Nonsense. For example, playable elves weren't split into separate elves and eladrin because of the World Axis, they were split because the devs were "rationalizing" the lore. Blue dragons weren't dragged from the deserts to the coasts because of the World Axis, they were dragged because the devs were "rationalizing" the lore. Driders weren't flipped from Lolth-cursed to Lolth-blessed because of the World Axis, they were flipped because the devs were "rationalizing" the lore. And so on, and on, ad infinitum.

...Huh? 3e used great wheel.
"Used" in the sense that 3e provided Great Wheel as one example cosmology. That was substantially different than the AD&D-era presentation as the universal cosmology all AD&D games shared. The introduction to the 3e Manual of the Planes is clear the book is about designing your own cosmology, the first chapter explicitily calls it out "as an example", and like I already pointed out, the actually-supported campaign settings didn't use it. (The 3.x FR World Tree was not the Great Wheel, and D&D 3.x core didn't support Greyhawk, it just strip-mined it for names. Go ask an old World of Greyhawk fan about it, if you don't understand.)
 

Lanefan

Victoria Rules
Saving Throws are an interesting case study in just how much change players will accept and still consider it to be the same concept. The reality is that the old Save vs Rods, Save vs Death Ray etc really have no similarity whatsoever to Reflex-Fortitude-Will Saving Throws or 5es Save = Ability score check.
All of which really only matters on the DM side in that the specifics of how the target numbers are arrived at, and what those target numbers are, have changed over time.

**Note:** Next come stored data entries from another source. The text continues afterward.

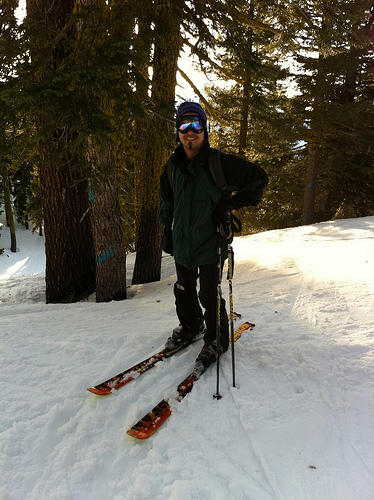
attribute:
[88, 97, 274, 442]
person — skiing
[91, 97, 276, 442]
man — standing, happily smiling, smiling, posing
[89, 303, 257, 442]
skis — orange, red, black, yellow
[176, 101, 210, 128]
hat — blue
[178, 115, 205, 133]
goggles — reflective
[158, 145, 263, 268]
jacket — thick, green, black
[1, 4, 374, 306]
trees — tall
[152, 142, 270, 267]
coat — green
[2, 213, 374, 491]
snow — clumpy, white, thick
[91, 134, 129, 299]
tree — tall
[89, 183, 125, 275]
mark — blue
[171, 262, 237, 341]
pants — black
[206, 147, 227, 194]
strap — grey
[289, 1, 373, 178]
pine needles — green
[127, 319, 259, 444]
ski — red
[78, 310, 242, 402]
ski — red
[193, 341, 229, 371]
foot — man's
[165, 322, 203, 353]
foot — man's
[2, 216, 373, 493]
ground — covered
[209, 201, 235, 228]
hand — man's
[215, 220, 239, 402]
ski poles — black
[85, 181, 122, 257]
spray paint — blue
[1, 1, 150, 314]
tree — large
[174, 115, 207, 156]
face — man's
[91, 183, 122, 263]
paint — blue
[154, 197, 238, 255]
gloves — black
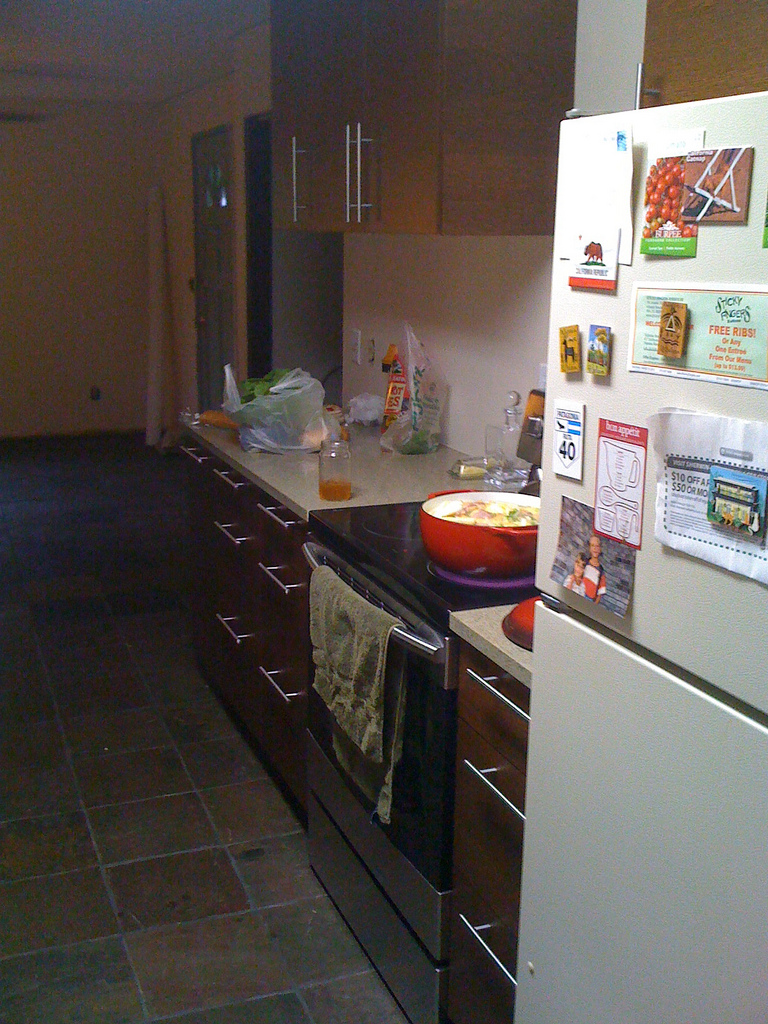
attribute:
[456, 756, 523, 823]
handle — silver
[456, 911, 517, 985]
handle — silver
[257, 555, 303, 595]
handle — silver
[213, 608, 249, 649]
handle — silver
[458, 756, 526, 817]
handle — silver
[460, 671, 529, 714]
handle — silver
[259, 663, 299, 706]
handle — silver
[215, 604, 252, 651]
handle — silver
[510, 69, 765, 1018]
refrigerator — white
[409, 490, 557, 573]
pot — large, orange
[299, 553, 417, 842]
towel — olive green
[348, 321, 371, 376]
outlet — white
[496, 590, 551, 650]
top — orange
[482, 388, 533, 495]
bottle — see through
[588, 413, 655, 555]
paper — red, white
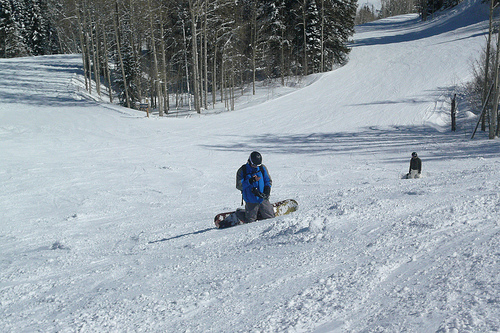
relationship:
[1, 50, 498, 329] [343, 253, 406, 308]
snow field covered with snow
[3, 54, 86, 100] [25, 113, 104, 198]
shadows cast on snow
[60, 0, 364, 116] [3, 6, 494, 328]
trees on snow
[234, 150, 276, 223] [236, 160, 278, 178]
man wears goggles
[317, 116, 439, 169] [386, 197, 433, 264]
shadows cast on snow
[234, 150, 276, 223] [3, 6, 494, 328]
man sitting down in snow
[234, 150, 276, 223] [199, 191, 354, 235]
man jkneeling down on snowboard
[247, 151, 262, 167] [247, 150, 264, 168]
helmet on head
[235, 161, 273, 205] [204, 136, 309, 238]
blue jacket on body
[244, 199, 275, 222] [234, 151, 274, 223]
pants on  a body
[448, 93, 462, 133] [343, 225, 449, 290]
tree stump in snow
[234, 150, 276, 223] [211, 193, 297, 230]
man on a snowboard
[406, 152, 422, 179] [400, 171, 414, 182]
boy on a snowboard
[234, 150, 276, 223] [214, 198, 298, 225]
man on a snowboard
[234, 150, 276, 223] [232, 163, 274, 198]
man wearing a blue jacket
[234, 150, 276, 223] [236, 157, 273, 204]
man wearing blue jacket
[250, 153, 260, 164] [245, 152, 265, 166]
helmet on head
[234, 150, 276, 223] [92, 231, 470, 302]
man kneeling on snow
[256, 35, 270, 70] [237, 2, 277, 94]
snow covered tree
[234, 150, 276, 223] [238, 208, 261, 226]
man on hi knee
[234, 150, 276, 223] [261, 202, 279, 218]
man on hi knee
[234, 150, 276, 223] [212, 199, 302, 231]
man hooked to board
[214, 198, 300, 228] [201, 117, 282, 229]
board on person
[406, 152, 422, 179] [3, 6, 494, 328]
boy kneeling on snow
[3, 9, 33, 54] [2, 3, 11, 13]
tree has snow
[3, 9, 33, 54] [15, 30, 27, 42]
tree has snow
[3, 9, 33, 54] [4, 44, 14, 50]
tree has snow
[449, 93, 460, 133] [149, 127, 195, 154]
tree stump of tree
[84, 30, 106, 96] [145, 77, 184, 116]
trunk of tree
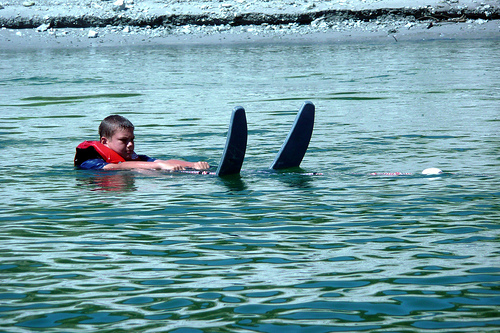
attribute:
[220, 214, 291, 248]
water — surface, rippled, blue, calm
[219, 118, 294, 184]
skis — edge, blue, pointed, up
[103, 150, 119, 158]
life vest — red, curled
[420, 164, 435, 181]
bobber — part, floating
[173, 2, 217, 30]
beach — rocky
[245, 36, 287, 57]
shore — edge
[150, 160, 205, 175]
hands — part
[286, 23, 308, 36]
rock — part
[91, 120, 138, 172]
boy — submerged, concentrated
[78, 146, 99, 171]
vest — red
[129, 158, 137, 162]
shirt — blue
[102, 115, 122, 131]
hair — short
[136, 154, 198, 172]
arms — extended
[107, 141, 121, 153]
skin — pink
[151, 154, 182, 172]
bate — part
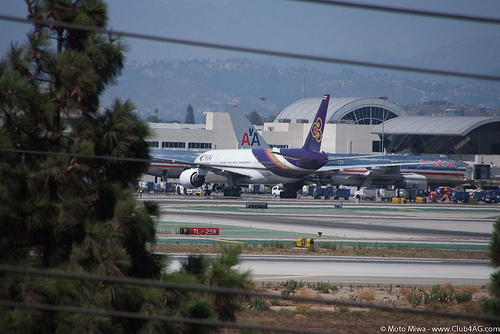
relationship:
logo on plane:
[309, 111, 330, 147] [185, 136, 326, 184]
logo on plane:
[236, 118, 268, 148] [244, 123, 468, 180]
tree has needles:
[10, 3, 139, 288] [105, 33, 121, 56]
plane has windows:
[185, 136, 326, 184] [245, 160, 256, 168]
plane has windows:
[244, 123, 468, 180] [425, 164, 453, 176]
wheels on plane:
[278, 184, 298, 204] [185, 136, 326, 184]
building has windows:
[129, 98, 485, 166] [160, 132, 220, 153]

Player-side, nothing has changed since 1974: the DM tells you to roll a saving throw, so you roll a d20 and hope to get a high number.
This is what I use too and it allows things like saying You have 6 points to distribute across you ability scores min -2 max +3
Simply using +5 to -5 doesn't work so well if you're trying to generate random stats on a bell curve, though; which is where the 3-18 (not 1-18, whoever it was who said that!) stat curve comes in handy.

That, and something that's been lost in the move toward +5 to -5 is granularity as now you've only got half the numbers to work with. I'd rather have a system where odd-numbered stats mean just as much as even-numbered stats; where the difference between 12 and 13 is exactly the same as the difference between 13 and 14.